Yesterday, I heard the mother of a 19-year-old activist describe how the transgender 19-year-old had been struck in the head by a cop at the I-94 shutdown on Saturday night. Aside from outrage at the story, I mostly noticed how inadequate English words are when we want to speak of our relations without gender or age.
Daughter and son are age-neutral, but there is no gender-neutral equivalent term except offspring, which seems completely wrong. Brothers and sisters can be replaced with siblings without sounding too awful, but offspring?
At the same time, child, which is the term this mother used when telling the story, can't help but imply a minor, even someone younger than adolescence. It's infantilizing. We have the neologism adult child (as in Adult Children of Alcoholics, ACOAs), which is clear, I guess, but is that the best we can do, other than the clinical-sounding offspring?
How about a return to the Old English bairn? Does that imply youth, or just relationship? I guess it feels like it implies youth, but maybe that's just because I translate it into child in my head.
The derivations of all of these words reveal some notable facts:
- Every one of the words listed above comes from Old English and goes back (through Germanic languages rather than Romance languages) to Proto-Indo-European. Even sibling, which I had thought was probably a later word, but no, it meant relative or kinsman in Old English. Sibling fell out of use for hundreds of years as English evolved and changed, until it was brought back into use in 1903 in the field of anthropology.
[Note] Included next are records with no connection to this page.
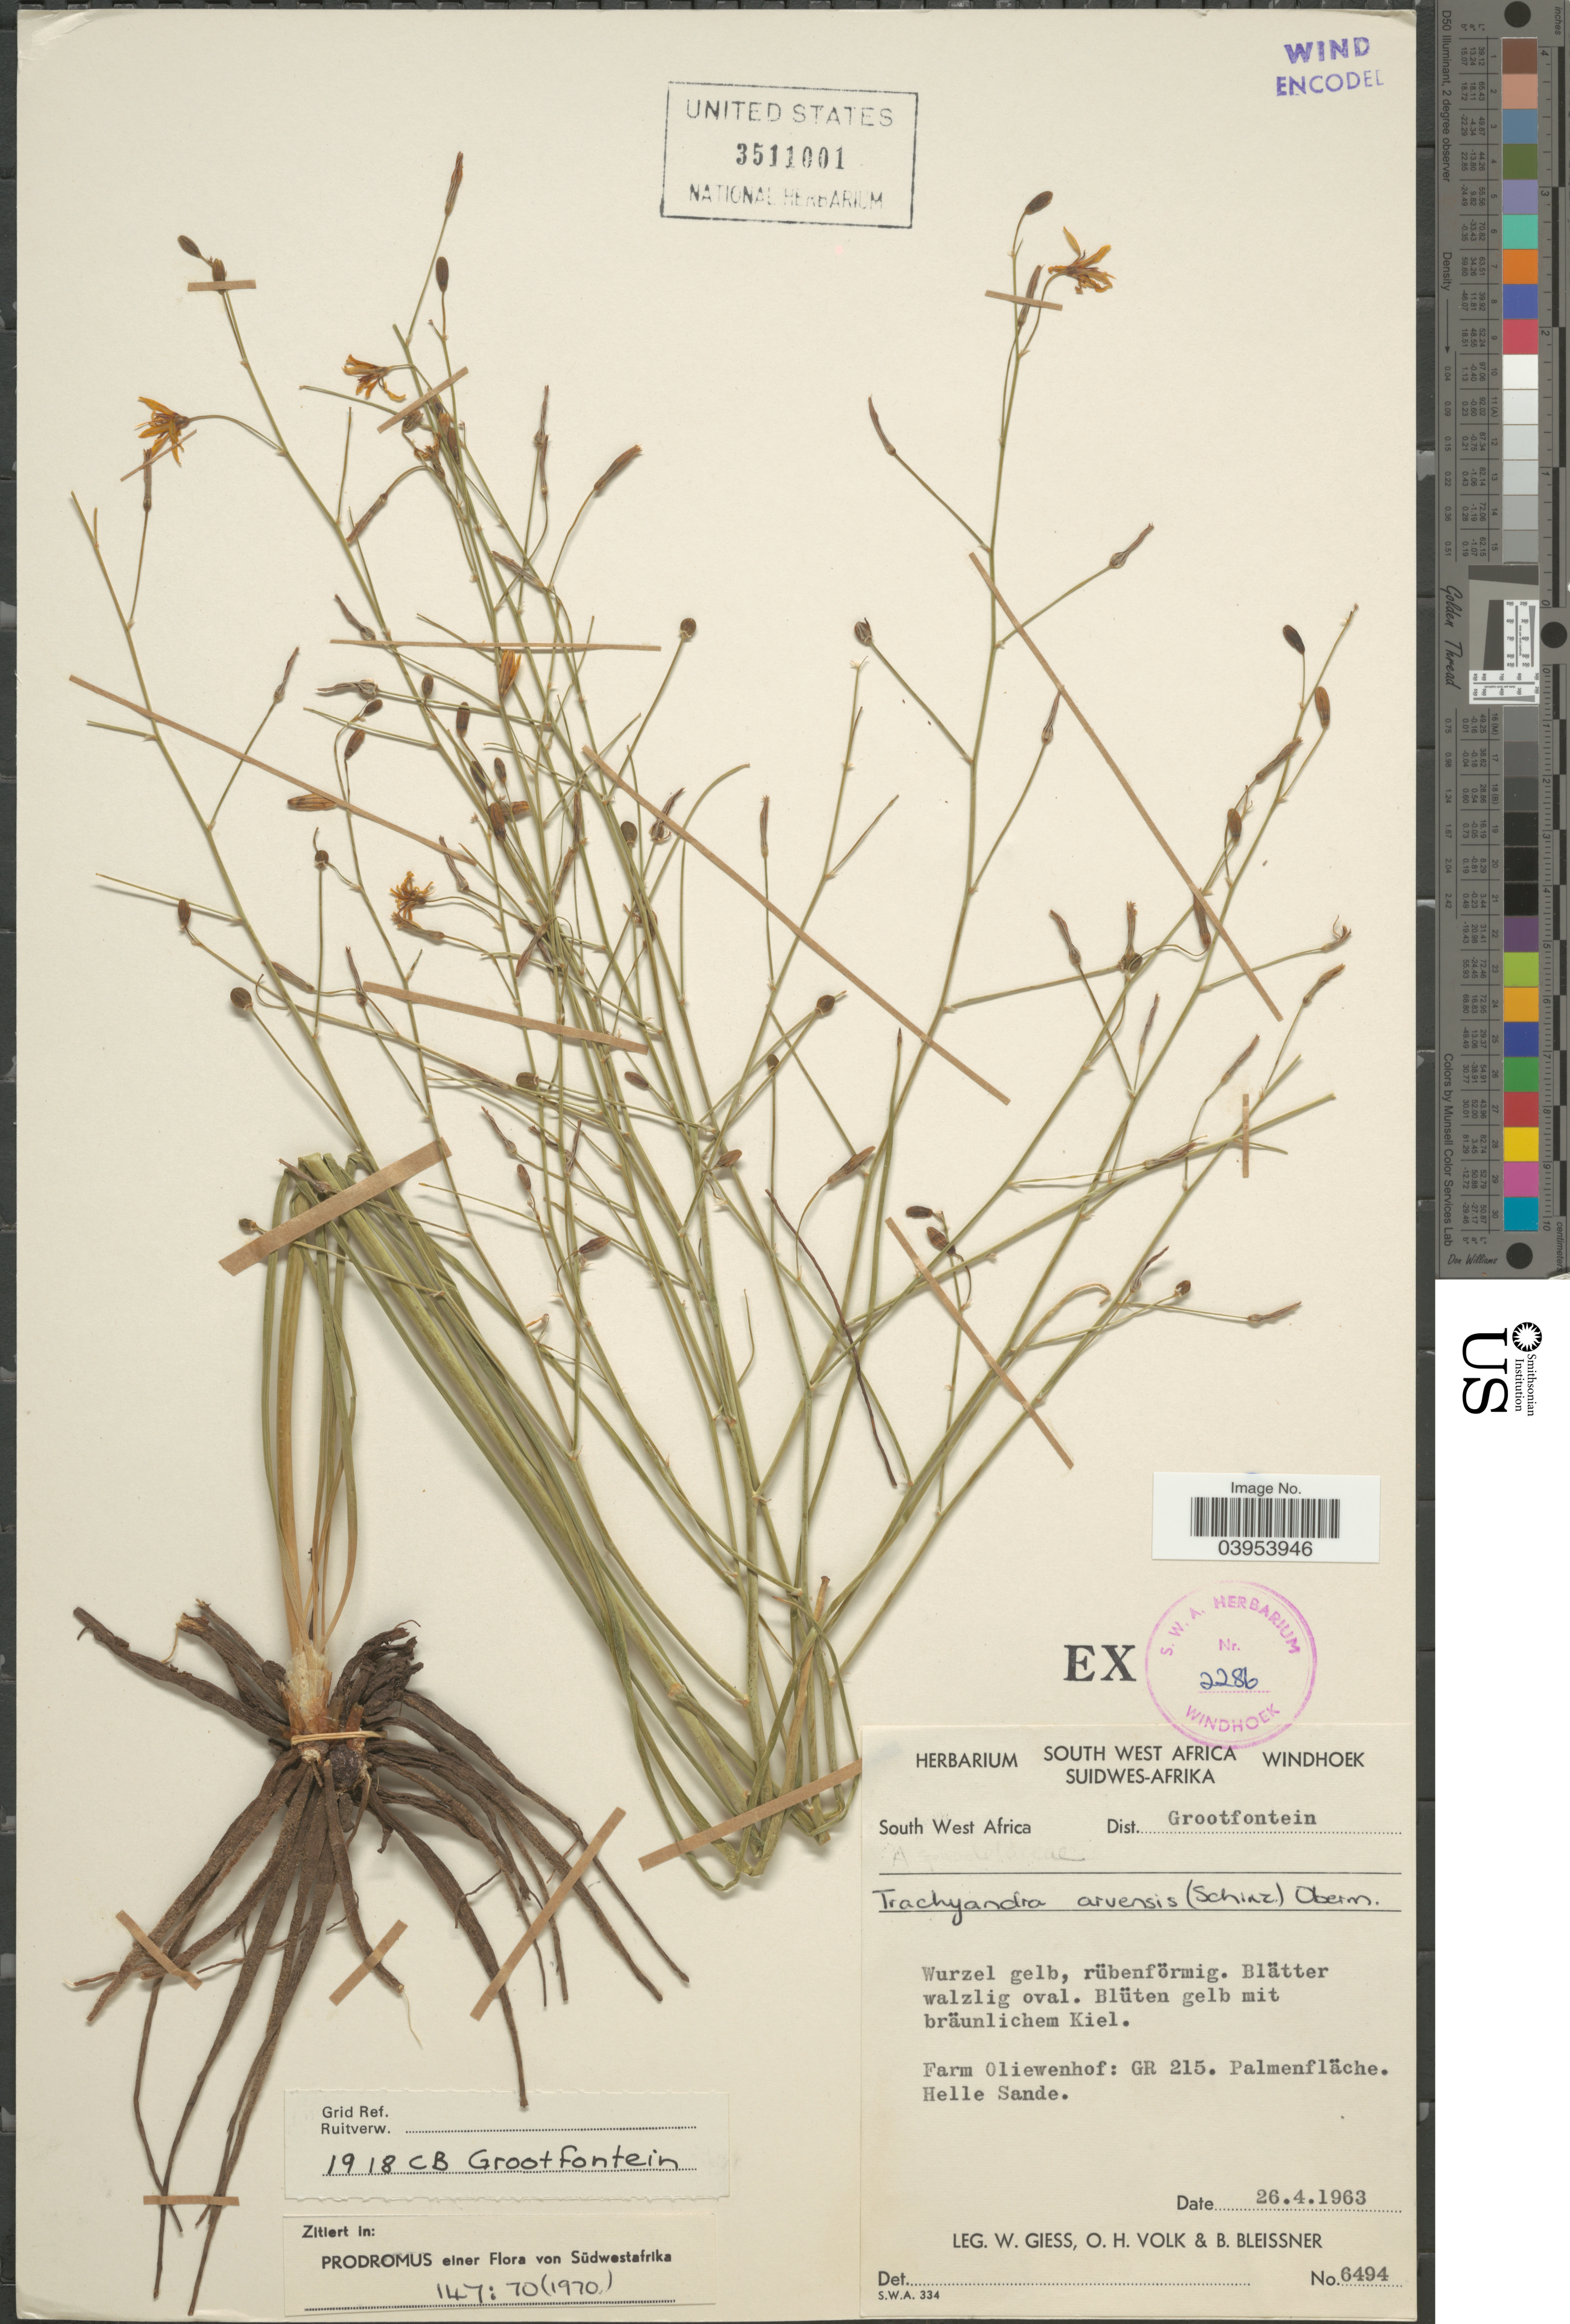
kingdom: Plantae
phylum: Tracheophyta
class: Liliopsida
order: Asparagales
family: Asphodelaceae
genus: Trachyandra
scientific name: Trachyandra arvensis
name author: (Schinz) Oberm.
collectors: W. Giess, O. Volk & B. Bleissner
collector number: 6494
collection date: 1963-04-26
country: Namibia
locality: Grif Ref. Ruitverw. 1918 CB Grootfontein. [unsure placement] South West Africa. Dist. Grootfontein. Farm Oliewenhof: GR 215. Palmenfläche. Helle Sande.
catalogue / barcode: US 3511001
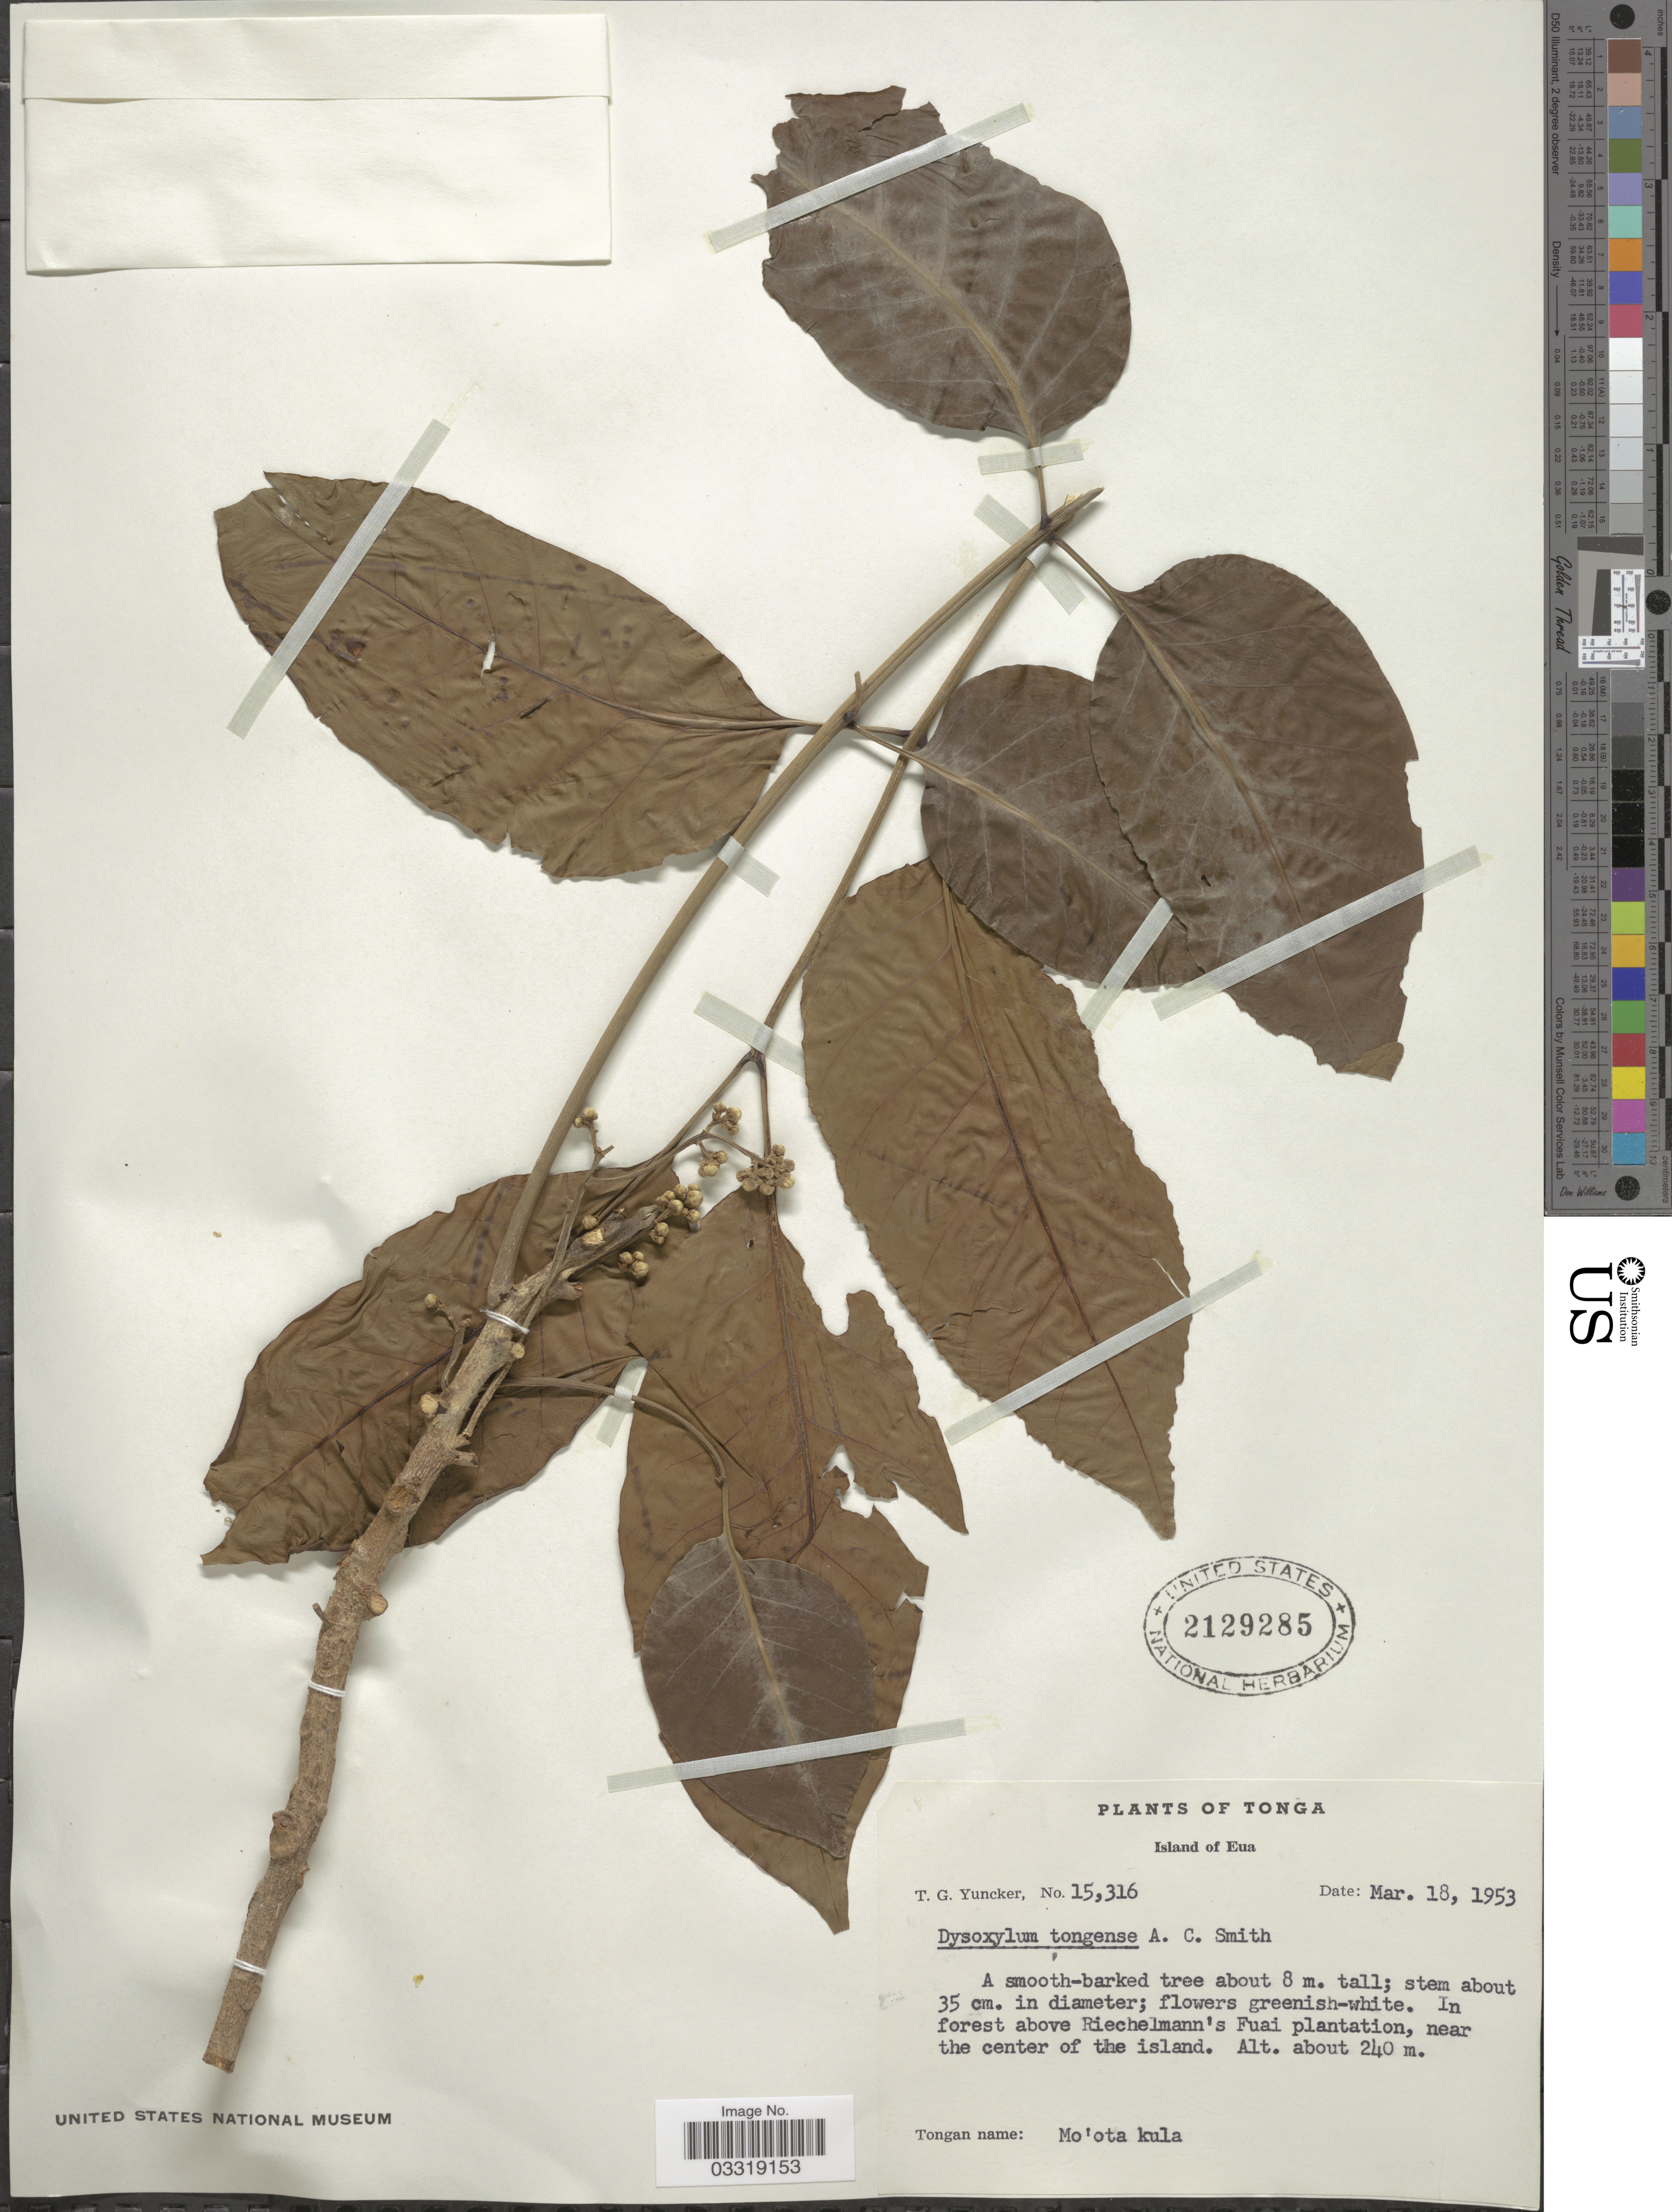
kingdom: Plantae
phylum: Tracheophyta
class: Magnoliopsida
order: Sapindales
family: Meliaceae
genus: Didymocheton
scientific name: Didymocheton tongensis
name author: (A.C. Sm.) Holzmeyer & Hauenschild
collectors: T. G. Yuncker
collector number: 15316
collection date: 1953-03-18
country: Tonga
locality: Island of Eua. In forest above Riechelmann's Fuai plantation, near the center of the island.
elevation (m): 240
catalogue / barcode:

- Sister comes from one of the most persistent and unchanging PIE root words, with similar forms in all other languages descended from PIE. Brother's root word is almost as persistent.
- Offspring is just as old as the other words, but it isn't meant to be used as a singular. It comes from words that together mean just what you'd think: those who spring off of someone.
- Child, bairn, and son all have roots that derive from PIE words pertaining to the act of birth or carrying a child in the womb. Which is not a great fit for our era when parents are often not genetically related to their children. Child's Old English equivalent means newborn or even fetus. All those extra years up to adolescence got added later.
Here are some other not-so-good options: spawn, fry, brood, get, progeny, prole. Like offspring, many of those imply pluralness or, worse, have negative connotations from associations with fish or illegitimacy.
Though I admit it would be funny if we all started saying, "I got an email from my prole the other day."